Starker Dollar: Orientiert sich Trump an Reagans Wirtschaftspolitik?

Die Entwicklung des US Dollar zum Euro, © Oanda

Reagan hinterließ den höchsten Schuldenberg

Nachdem Ronald Reagan zum Präsidenten gewählt wurde, hatten die USA 970 Milliarden US-Dollar Schulden. 1989, nachdem Reagan das Weiße Haus verließ, lag der Schuldenstand bei sagenhaften 2,7 Billionen US-Dollar – ein Plus von unglaublichen 184 Prozent. Reagan senkte die Steuern und kurbelte die Wirtschaft an, sodass das BIP um 3 Prozent gesteigert werden konnte, sorgte jedoch auch für einen Anstieg der Schulden um 14 Prozent – Jahr für Jahr. Natürlich – Reagan war kein Keynesianer. Schlussendlich ging die Schuldenpolitik zulasten der Armen und auch zulasten der Mittelschicht; die „oberen 5 Prozent“ profitierten hingegen. Der 40. Präsident förderte also genau die Elite, die Trump bekämpfen will. Es war auch Ronald Reagan, der den sozialen Aufstieg – den sogenannten „amerikanischen Traum“ – für immer mehr Menschen erschwerte.

Demokraten waren sparsamer

Derzeit haben die USA einen Schuldenberg in Höhe von 20 Billionen US-Dollar. Barack Obama, Trumps Vorgänger, häufte knapp 8 Billionen US-Dollar an Schulden an. Die Schulden wuchsen während der Obama-Amtszeit um 80 Prozent. Damit liegt Obama aber noch immer deutlich hinter Reagan und auch hinter seinem Vorgänger Georg Bush jun., der die Staatsschulden um 90 Prozent erhöhte. Die These, dass die Republikaner sparsamer als die Demokraten seien, kann daher seit Jahren widerlegt werden. Auch George Bush sen., der nur für eine Periode zur Verfügung stand, ließ die Schulden von 2,7 Billionen US-Dollar auf 4,2 Billionen US-Dollar wachsen.

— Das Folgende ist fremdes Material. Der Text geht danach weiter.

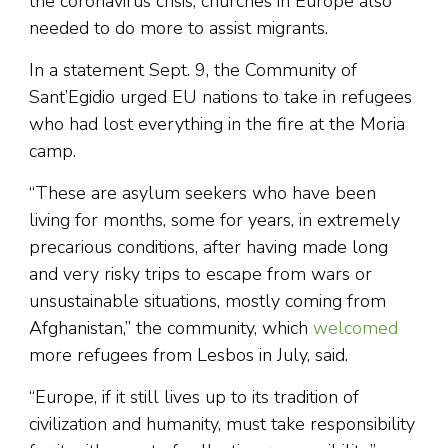
the coronavirus crisis, churches in Europe also
needed to do more to assist migrants.
In a statement Sept. 9, the Community of
Sant’Egidio urged EU nations to take in refugees
who had lost everything in the fire at the Moria
camp.
“These are asylum seekers who have been
living for months, some for years, in extremely
precarious conditions, after having made long
and very risky trips to escape from wars or
unsustainable situations, mostly coming from
Afghanistan,” the community, which
welcomed
more refugees from Lesbos in July, said.
“Europe, if it still lives up to its tradition of
civilization and humanity, must take responsibility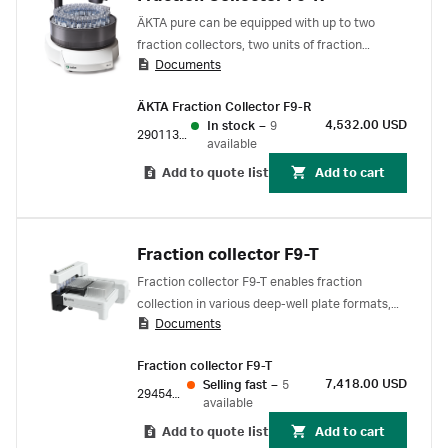
ÄKTA pure can be equipped with up to two
fraction collectors, two units of fraction
Documents
collector F9-R or one F9-R and one F9-C. ÄKTA
go can be used with one fraction collector F9-
ÄKTA Fraction Collector F9-R
R. ÄKTA avant can use one fraction collector
4,532.00 USD
In stock
–
9
F9-R as a second fraction collector in addition
29011362
available
the build-in fraction collector.
Add to quote list
Add to cart
Fraction collector F9-T
Fraction collector F9-T enables fraction
collection in various deep-well plate formats,
Documents
96-well microplates, or tubes. For use with
ÄKTA go and ÄKTA pure 25 protein purification
Fraction collector F9-T
systems.
7,418.00 USD
Selling fast
–
5
29454032
available
Add to quote list
Add to cart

Clinton bestritt andere Pfade

Ein anderes Bild wurde unter Bill Clinton gezeichnet: Clinton war sparsam und beendete die exzessive Schuldenpolitik seiner Vorgänger. Nach seiner Amtszeit gab es sogar Budgetüberschüsse. Der Schuldenstand stieg um moderate 36 Prozent. Doch Clinton setzte auf Reagans umstrittenste und schärfste ökonomische Waffe – er vertraute Alan Greenspan, dem Chef der US-Notenbank. Greenspan war 18 Jahre im Amt, diente vier Präsidenten und kurbelte die Notenpresse an. Es war zudem auch seine Initiative, die 2000 den Euro, der damals gerade einmal zwei Jahre alt war, stützte. Der Euro stürzte damals ab und lag bei unter 0,85 US-Dollar.

Heute ist der US-Dollar wieder „great again“. Doch wird der Schuldenberg größer werden? Wird Trump den Negativrekord von Reagan brechen oder kann er wieder einmal überraschen?